▸ **Task description**
Which lines in the records below contain the string "values"? Copy each such line in full, treating uppercase and lowercase as different.

══════════

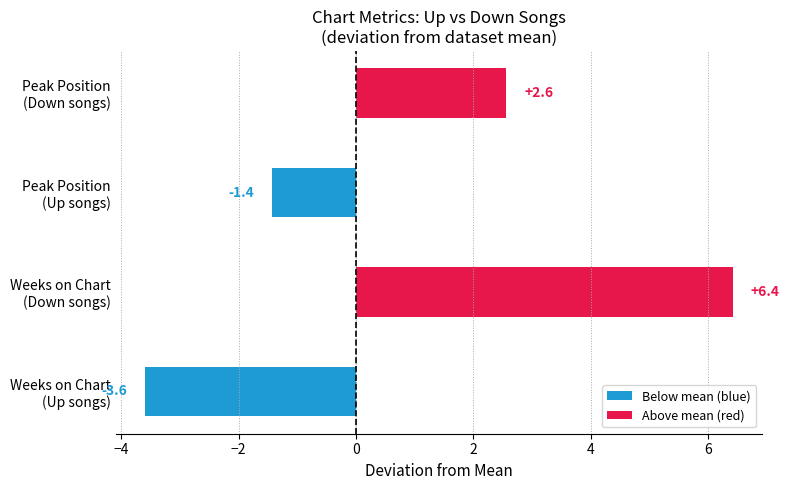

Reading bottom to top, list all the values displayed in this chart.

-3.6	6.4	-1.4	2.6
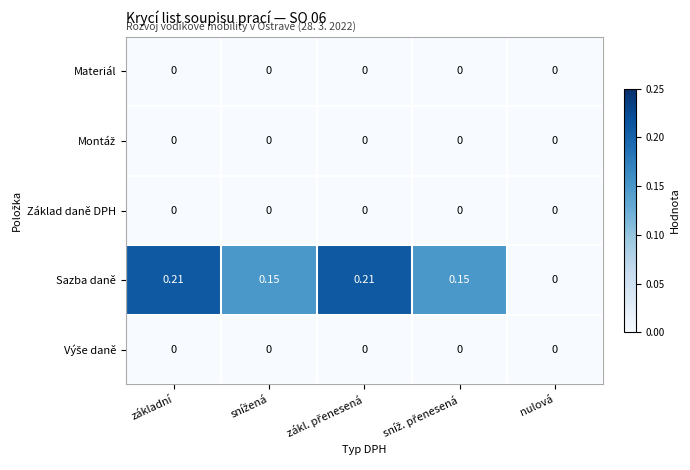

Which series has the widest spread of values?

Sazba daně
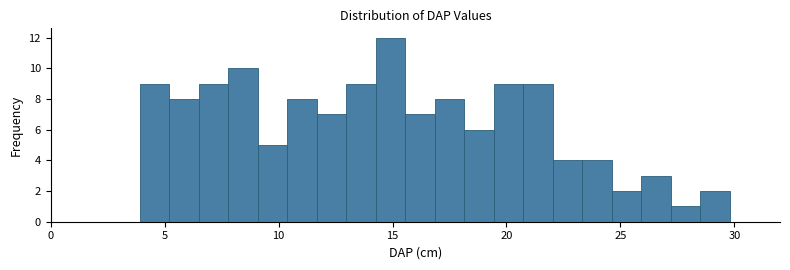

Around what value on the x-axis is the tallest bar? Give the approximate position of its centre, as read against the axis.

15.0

══════════

▸ **The answer**
Reading bottom to top, list all the values displayed in this chart.
Which series has the widest spread of values?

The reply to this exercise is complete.